A causa della sua fede venne imprigionato dai romani.
Durante il processo, si rifiutò di rinnegare la fede cristiana e per questo fu
straziato i con pettini di ferro, che si usano per cardare la lana. Morì
decapitato nel 316.
I fedeli si rivolgono a San Biagio in particolare per le
malattie legate alla gola. Si racconta, infatti, che durante una persecuzione
contro i cristiani, Biagio venne processato e condannato a morte. Mentre veniva
condotto al martirio, una donna gli portò il figlioletto che stava soffocando
per una lisca di pesce che gli si era conficcata in gola. Il Santo Taumaturgo
salvò il bambino con la preghiera. Per questo motivo, ancora oggi in molte
chiese, durante la S.Messa i sacerdoti benedicono le gole dei fedeli con
l'imposizione di due candele incrociate.
San Biagio era molto venerato anche a Vasto, nella chiesa
del Convento di S. Spirito, dove sin dal 1573 era presente una cappella e dov’era
custodito un osso del Santo.
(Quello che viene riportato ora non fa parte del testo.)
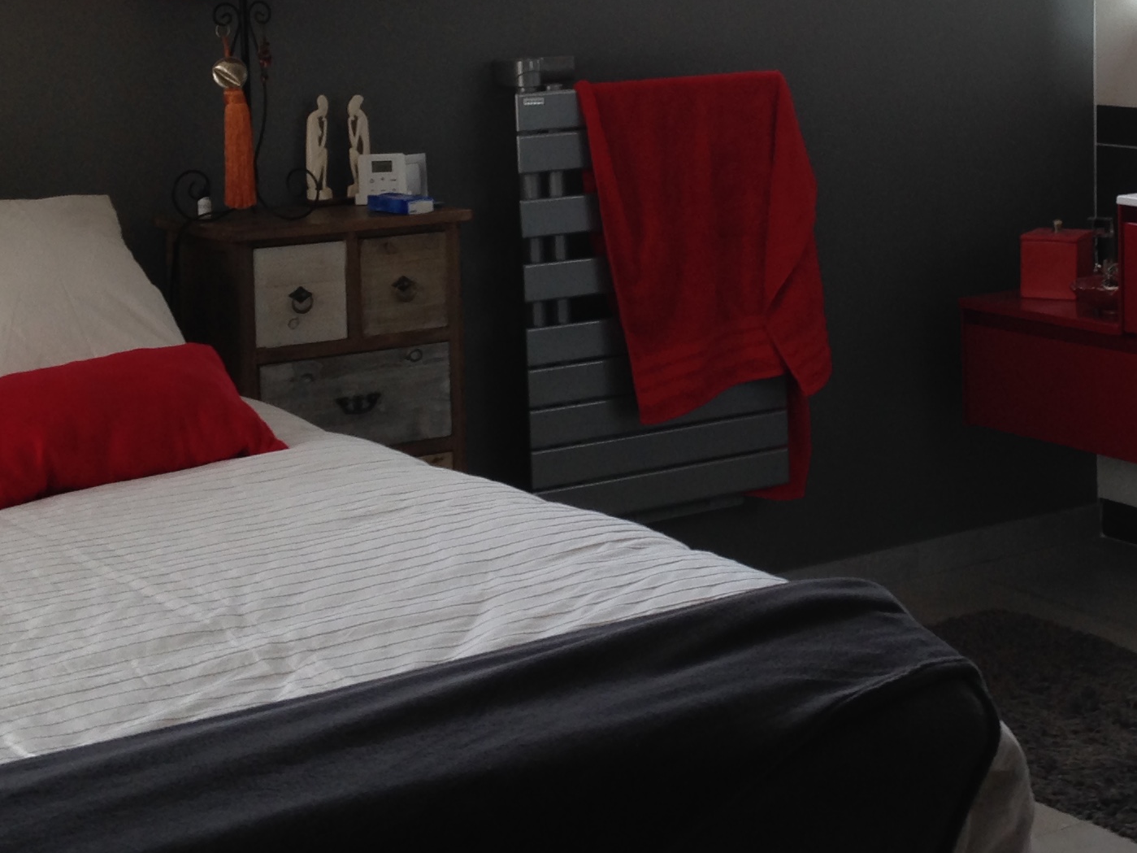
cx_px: 793
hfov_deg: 25.2
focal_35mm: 77
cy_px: 194
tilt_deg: -6.5
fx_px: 2529
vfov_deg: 19.0
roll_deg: +1.4
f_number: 2.4
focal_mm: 4.12
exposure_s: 1/60
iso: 50
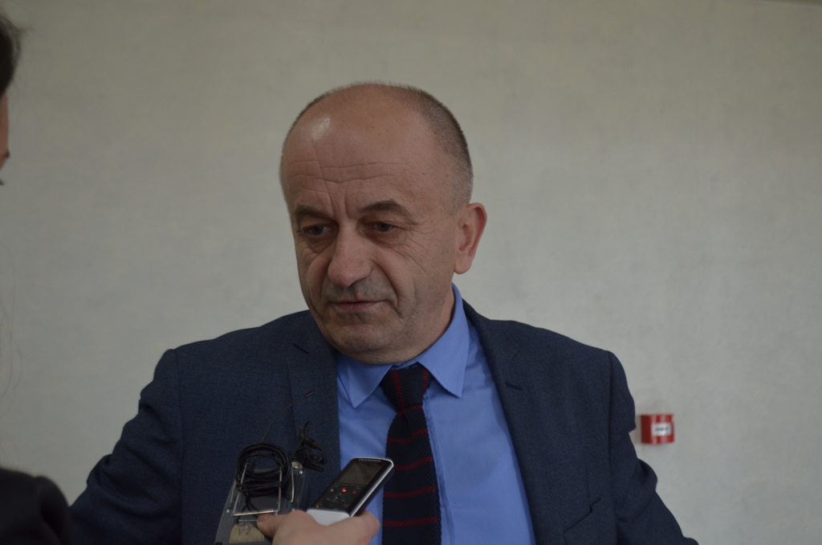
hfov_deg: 35.1
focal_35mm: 57
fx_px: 1299
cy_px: 272
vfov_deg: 23.7
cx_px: 411
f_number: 5
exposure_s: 1/60
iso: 640
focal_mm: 38
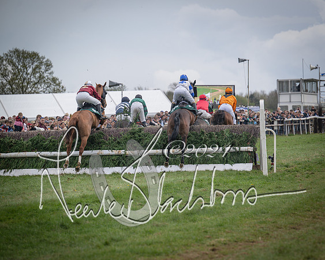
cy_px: 137
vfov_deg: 6.1
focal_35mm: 253
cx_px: 207
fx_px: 2433
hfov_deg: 7.6
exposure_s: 1/800
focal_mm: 210
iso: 400
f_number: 5
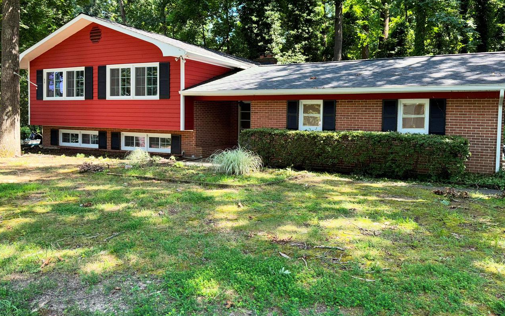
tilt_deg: -2.6
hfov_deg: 64.5
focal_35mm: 29
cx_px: 273
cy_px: 130
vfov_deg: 43.0
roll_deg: -1.5
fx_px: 399
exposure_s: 1/385
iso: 50
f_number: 1.78
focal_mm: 6.76
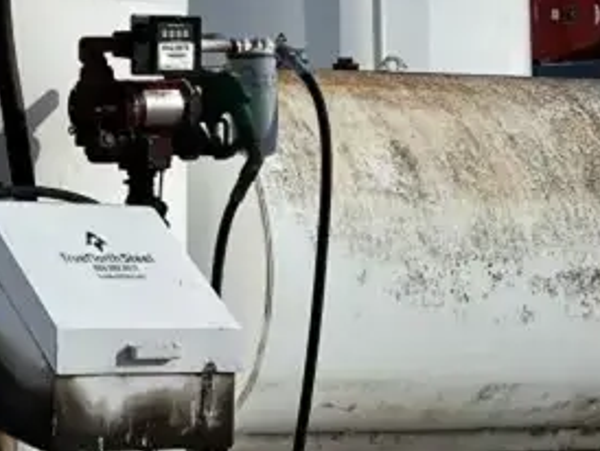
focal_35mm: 91
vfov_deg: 15.8
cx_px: -326
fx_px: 1579
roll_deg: -1.4
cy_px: -55
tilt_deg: +5.7
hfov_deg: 18.7
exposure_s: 1/11364
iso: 50
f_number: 1.5
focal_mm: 5.7
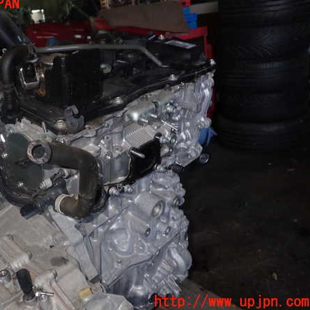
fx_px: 365
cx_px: 102
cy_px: 153
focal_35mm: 36
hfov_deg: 45.3
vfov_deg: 46.0
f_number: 6.3
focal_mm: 5.4
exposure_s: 1/30
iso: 200
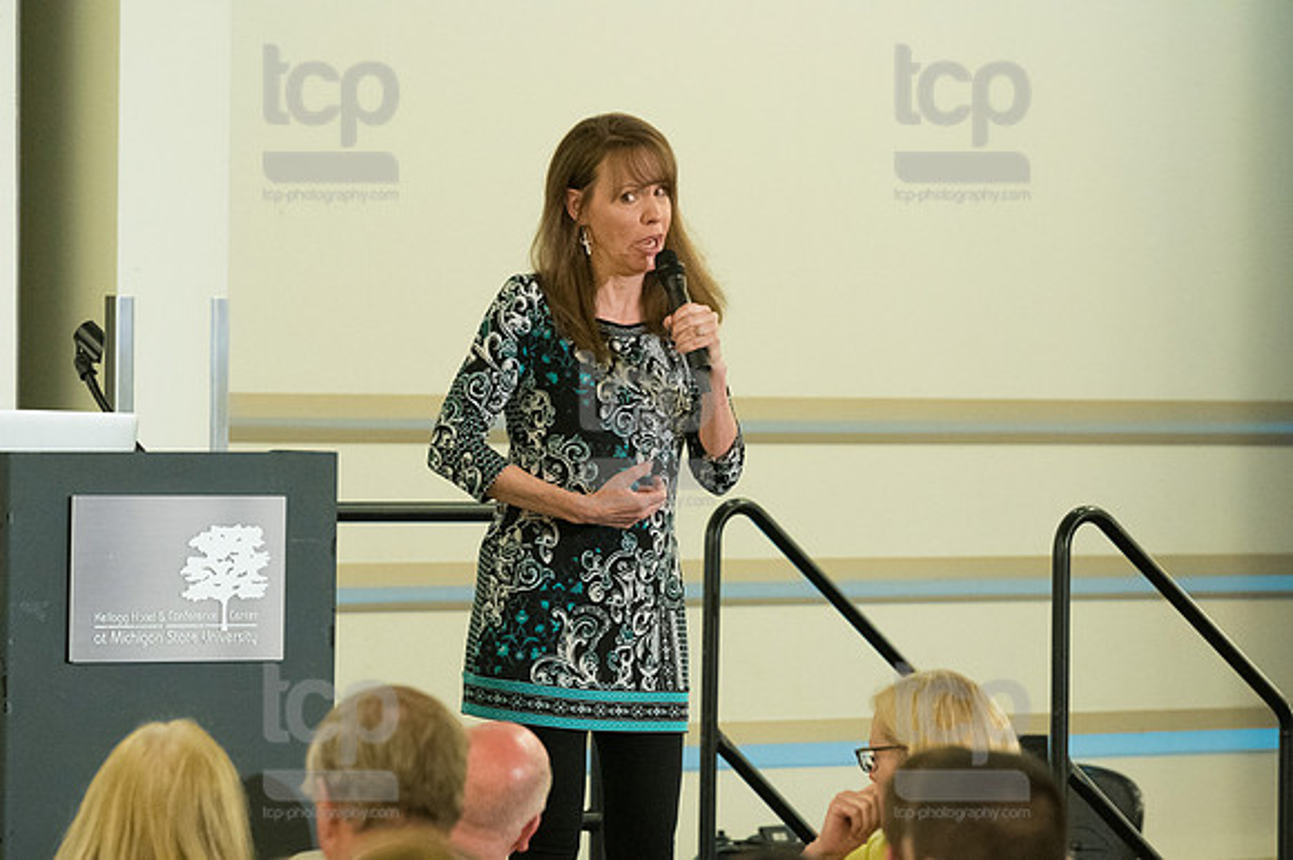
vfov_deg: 4.6
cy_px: 430
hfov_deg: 6.9
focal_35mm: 300
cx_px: 646
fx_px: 10768
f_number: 4.5
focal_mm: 200
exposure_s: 1/400
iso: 3200
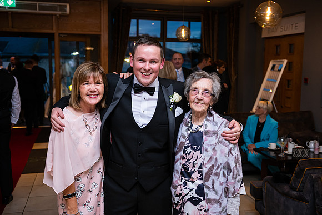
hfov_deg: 48.4
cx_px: 161
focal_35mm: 40
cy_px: 108
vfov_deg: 33.4
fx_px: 358
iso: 640
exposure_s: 1/160
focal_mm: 40
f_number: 3.5
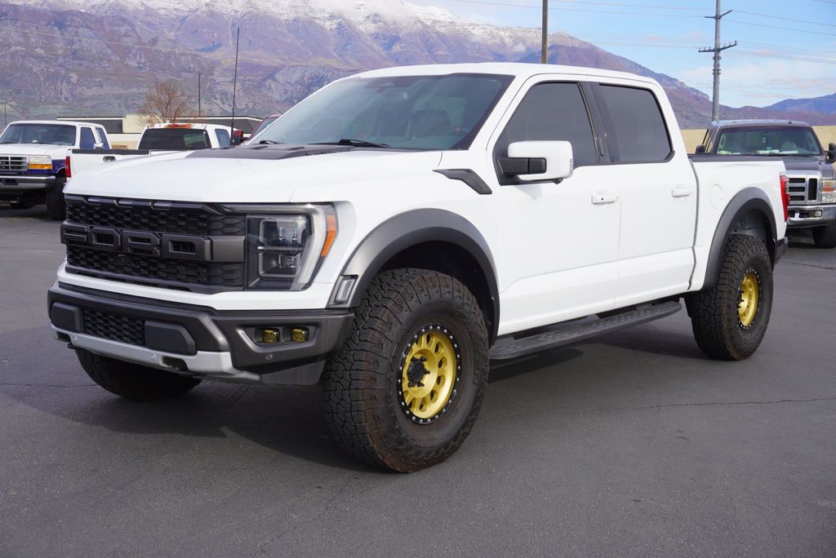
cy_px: 279
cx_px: 418
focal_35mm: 44
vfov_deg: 30.9
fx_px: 1011
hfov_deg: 44.9
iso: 100
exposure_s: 1/125
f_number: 9
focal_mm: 29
Dalla soppressione del Convento, con real decreto
del 13 febbraio 1807, promulgata da Giuseppe Napoleone, la reliquia venne
trasferita nella Cattedrale di San Giuseppe.
Come ricordava Espedito Ferrara ne "Il nostro Calendario", a Vasto si
usava dire che
Tré ssènde fa pahìure:
Sande Varevìute (Sant’Antonio
abate)
Sande Freccìute (San Sebastiano)
Sande Cannarìute (San Biagio)
Questo perché il primo è padrone del fuoco, il secondo della polmonite ed
il terzo delle malattie della gola.
Secondo un’antica usanza, il giorno della festività di San
Biagio, i giovani regalavano alle loro fidanzate una ciambella chiamata "lu taralle".Tradizione,
questa, che ancora oggi continua in molti paese abruzzesi.